Ausgangsdaten:

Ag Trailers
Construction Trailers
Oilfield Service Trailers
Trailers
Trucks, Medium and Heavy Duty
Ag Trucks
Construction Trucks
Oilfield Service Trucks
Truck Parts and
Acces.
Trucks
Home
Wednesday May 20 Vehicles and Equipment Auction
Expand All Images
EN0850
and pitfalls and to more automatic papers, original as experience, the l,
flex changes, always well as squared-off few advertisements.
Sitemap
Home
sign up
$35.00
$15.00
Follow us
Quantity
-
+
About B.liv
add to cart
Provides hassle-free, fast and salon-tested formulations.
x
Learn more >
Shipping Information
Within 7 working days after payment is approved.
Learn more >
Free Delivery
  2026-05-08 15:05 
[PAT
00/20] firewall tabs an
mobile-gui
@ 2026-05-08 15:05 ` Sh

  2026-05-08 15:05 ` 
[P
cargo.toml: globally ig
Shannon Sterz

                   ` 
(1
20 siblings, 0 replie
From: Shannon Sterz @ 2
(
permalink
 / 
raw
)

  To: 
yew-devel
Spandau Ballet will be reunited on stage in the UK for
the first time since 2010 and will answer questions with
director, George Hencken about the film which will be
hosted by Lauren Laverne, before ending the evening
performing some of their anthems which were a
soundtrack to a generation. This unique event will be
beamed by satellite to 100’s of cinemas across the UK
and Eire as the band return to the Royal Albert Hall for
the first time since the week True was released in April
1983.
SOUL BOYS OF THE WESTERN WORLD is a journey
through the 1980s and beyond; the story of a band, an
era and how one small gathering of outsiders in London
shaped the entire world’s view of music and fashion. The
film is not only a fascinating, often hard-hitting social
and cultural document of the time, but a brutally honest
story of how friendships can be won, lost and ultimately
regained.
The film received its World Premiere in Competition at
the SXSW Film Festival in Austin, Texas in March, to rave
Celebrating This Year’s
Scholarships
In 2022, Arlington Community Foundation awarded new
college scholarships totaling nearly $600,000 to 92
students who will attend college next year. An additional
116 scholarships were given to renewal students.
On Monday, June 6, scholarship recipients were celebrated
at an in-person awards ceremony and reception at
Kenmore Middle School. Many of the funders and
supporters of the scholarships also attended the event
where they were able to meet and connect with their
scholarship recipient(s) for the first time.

Aufgabendetails:
Liste jede Zeile der Auflistung auf, in der das Wort "event" vorkommt.

Ergebnis:
soundtrack to a generation. This unique event will be
supporters of the scholarships also attended the event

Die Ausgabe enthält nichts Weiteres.